### Document passage
Projecting the Landscape

Raise your hand if, after only a month or two of data, you have lauded or written off a player.  Come on, we’ve all done it, and many of us will likely continue to fall victim to this statistical fallacy.  It’s human nature as fans of this sport to generalize an entire season based on a small sample because many fans, even educated ones, tend not to understand what constitutes the true talent level of a given player.  Or even, for that matter, why these projections are more than just people throwing darts in the blind at certain numbers.
For starters, the reason small sample sizes fail to produce tangible results is that more numbers added will have a larger effect.  Think of two guys posting a .333 batting average, where one is 3-9 and the other is 300-900.  Add four hitless at-bats to each sample and suddenly player one plummets by 100 points to .231 while player the second “drops” to .332.  The latter player has enough data in his sample to disallow a single poor game or stretch from having a significant negative impact on his performance to date.

### Information provided
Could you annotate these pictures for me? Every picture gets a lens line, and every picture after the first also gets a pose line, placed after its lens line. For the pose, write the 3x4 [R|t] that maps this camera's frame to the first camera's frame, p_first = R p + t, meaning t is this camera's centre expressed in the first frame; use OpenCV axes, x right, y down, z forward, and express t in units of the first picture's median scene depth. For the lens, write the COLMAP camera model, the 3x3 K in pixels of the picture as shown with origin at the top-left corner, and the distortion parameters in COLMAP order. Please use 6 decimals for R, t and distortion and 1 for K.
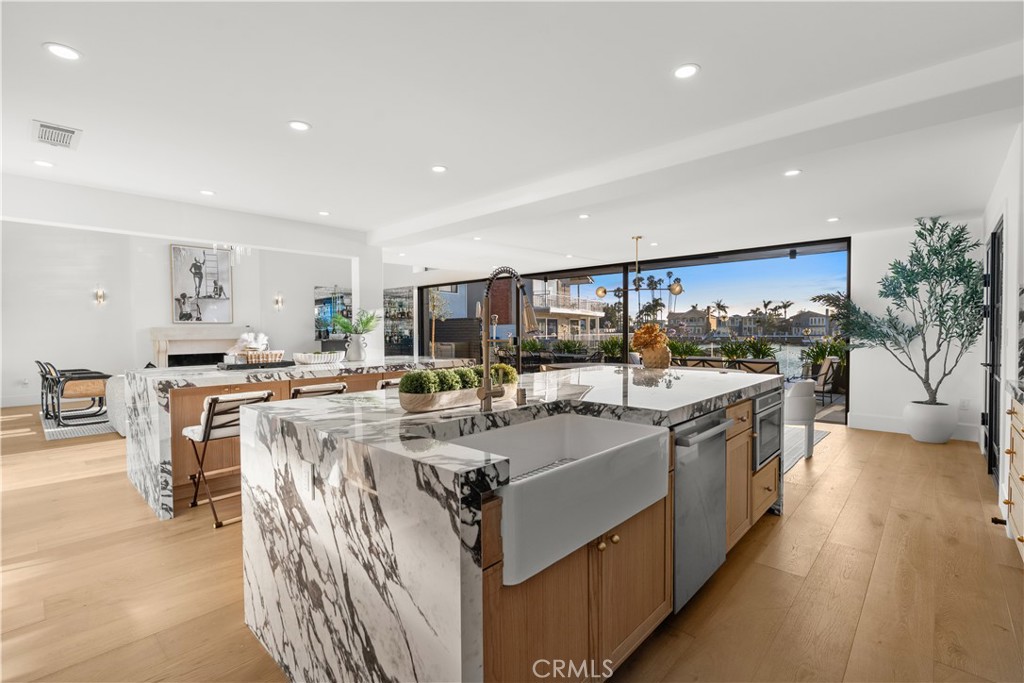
lens RADIAL K [[470.8, 0, 512.2], [0, 470.8, 339.3], [0, 0, 1]] dist [0.004473, 0.000352]
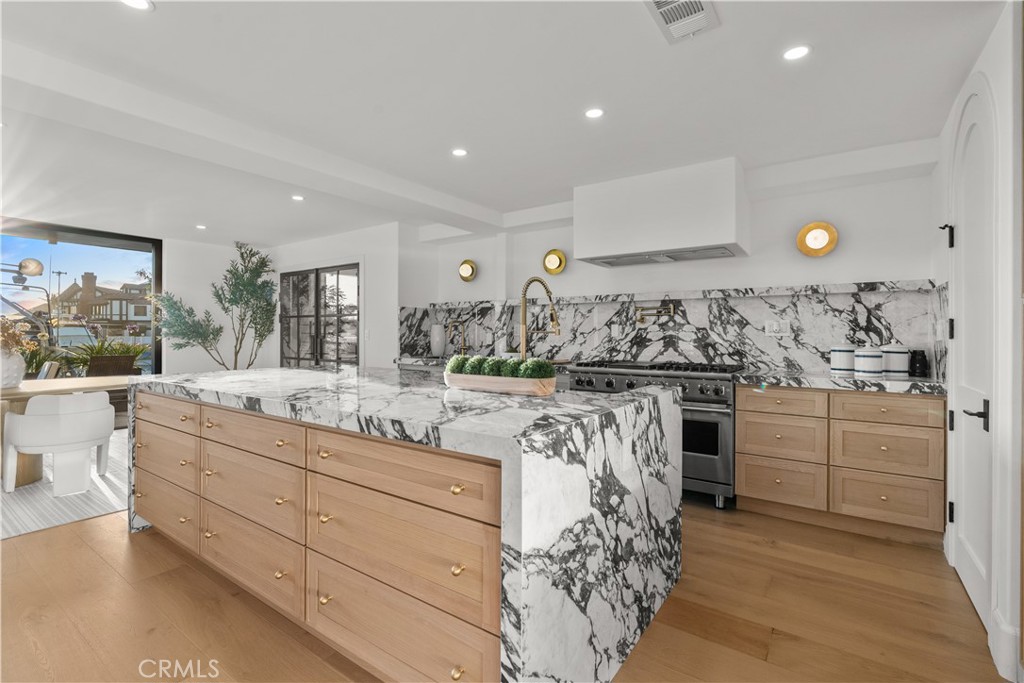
lens RADIAL K [[470.8, 0, 510.5], [0, 470.8, 336.6], [0, 0, 1]] dist [0.004473, 0.000352]
pose [[-0.113651, -0.009169, 0.993478, -0.494691], [0.026620, 0.999570, 0.012271, 0.000350], [-0.993164, 0.027841, -0.113358, 0.456795]]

### Work to complete
1) In the passage on projecting players, what does the 3-9 hitter's batting average fall to after four hitless at-bats are added?
2) Rewrite the stretch of the passage on projecting players from "For starters, the" through "performance to date.", putting "on-base percentage" in place of "batting average".
The lines that come after the passage on projecting players are not needed here.

### Responses by task
1) It falls to .231.

2)
For starters, the reason small sample sizes fail to produce tangible results is that more numbers added will have a larger effect.  Think of two guys posting a .333 on-base percentage, where one is 3-9 and the other is 300-900.  Add four hitless at-bats to each sample and suddenly player one plummets by 100 points to .231 while player the second “drops” to .332.  The latter player has enough data in his sample to disallow a single poor game or stretch from having a significant negative impact on his performance to date.